An increase in armed police will not necessarily keep Britain’s streets safer from terror attacks, a leading expert on armed violence has said.

Director of Policy and Investigations at Action on Armed Violence (AOAV) Iain Overton made the comment in response to the government’s decision to expand the Metropolitan Police’s pool of armed officers by 600. 

The policy change was put in place after Scotland Yard reviewed its capacity to respond to armed massacres in the wake of last year’s Paris attacks. Scotland Yard Commissioner Sir Bernard Hogan-Howe said the program was a direct response to the atrocities in the French capital, which left 130 people dead.

Writing in a blog post on AOAV’s website, Overton said the maneuver might initially appear sensible.

“Attacks in Paris and beyond have raised the question as to when, not if, a terrorist attack on British soil will happen again,” he said.

“The obvious solution then, so the logic goes, is to arm London’s police in anticipation.”

Overton said some consider it foolish to oppose the argument that increasing the number of armed officers in a climate of international terrorism will keep the public safe. However, he stressed such a line of thinking is merely an assumption.

The investigative journalist argued that the theory leaves an unanswered question: whether arming police will lower the number of casualties caused by terror attacks.

There are currently 2,200 armed police in London and a third of the extra 600 firearms officers will be on standby at any one time. Under the new measures, the Met’s armed patrols will double, with just under 10 percent of its 32,000 officers being firearms trained.


Overton questioned whether heavily armed police officers would actually help prevent attacks.

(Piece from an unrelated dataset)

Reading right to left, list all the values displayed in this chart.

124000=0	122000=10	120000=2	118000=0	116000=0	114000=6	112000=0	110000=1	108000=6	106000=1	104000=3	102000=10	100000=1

“Anyone visiting Paris in the years before the terror attacks of Charlie Hebdo and last December would have seen, plainly, armed French police throughout the city,” he said.

“But did their presence stop the attacks? No. Did their actions swiftly limit casualties? No,” he added.

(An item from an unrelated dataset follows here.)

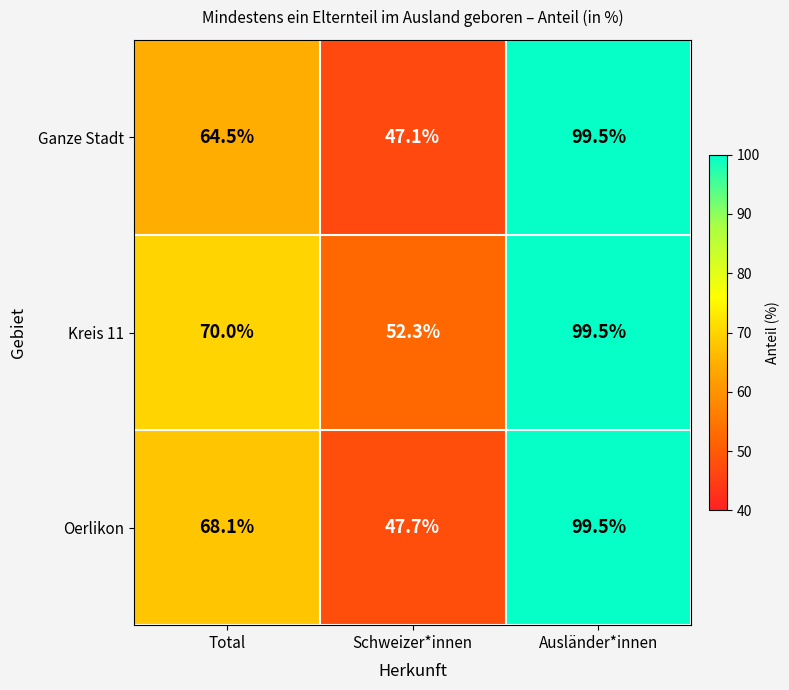

Reading left to right, extract all data points from this chart.

Ganze Stadt: 64.5	47.1	99.5
Kreis 11: 70.0	52.3	99.5
Oerlikon: 68.1	47.7	99.5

Overton did not express outright opposition to armed police, but rather posed the question of whether Britain needs more armed officers than it already has.

“This is not to say that the Met police should not have a responsive firearm unit. And this is not to say that key locations should have armed police,” he said.

“But there are already 2,200 trained Met marksmen. The question is, really, do there need to be more?”

Home Secretary Theresa May announced before Christmas that she planned to free up £34 million for police forces to increase the state’s firearms capability so officers could respond rapidly and forcefully to a fire arms attack.

She told police chiefs that she would like to see a 50 percent increase in the number of armed rapid response vehicles and pledged new funding to expand the number of armed specialist counter-terror officers.

Scotland Yard’s extra 600 firearms officers will likely cost £25 million of the £34 million the Home Office ring-fenced.

Chris Phillips, former-head of the National Counter Terrorism Security Office, has warned against London-centric security arrangements. Speaking to the BBC on Thursday, he called for extra funding to ensure other major cities can afford similar levels of armed police.

Overton said that the weaponry used in the Paris terror attacks rarely infiltrates London’s criminal syndicates. He argued AK47s are “incredibly scarce,” while 7.62mm ammunition is equally rare.

The armed violence expert said it is unlikely bullets and guns would be weapons of choice for terrorists in Britain because it is an island characterized by an effective ban on hand guns, and criminals who are generally unarmed.

Overton questioned the broader consequences of a Met force that was more heavily armed, and posed the question of whether such a move would ultimately lead to a higher number of fatalities in non-terror related incidents.

The investigative journalist published an eye opening account of war and weapons in April 2015 called Gun Baby Gun: A Bloody Journey into the World of the Gun.

The book traced the grueling effects of guns across the world, from shady weapons ports in Ukraine to the criminal underworld of Papua New Guinea. Through his conversations with Zionist counter-terror gun trainers, gangland murderers, and South African medics drenched in the blood of victims of gun violence, he uncovered the gritty reality of war and gun violence.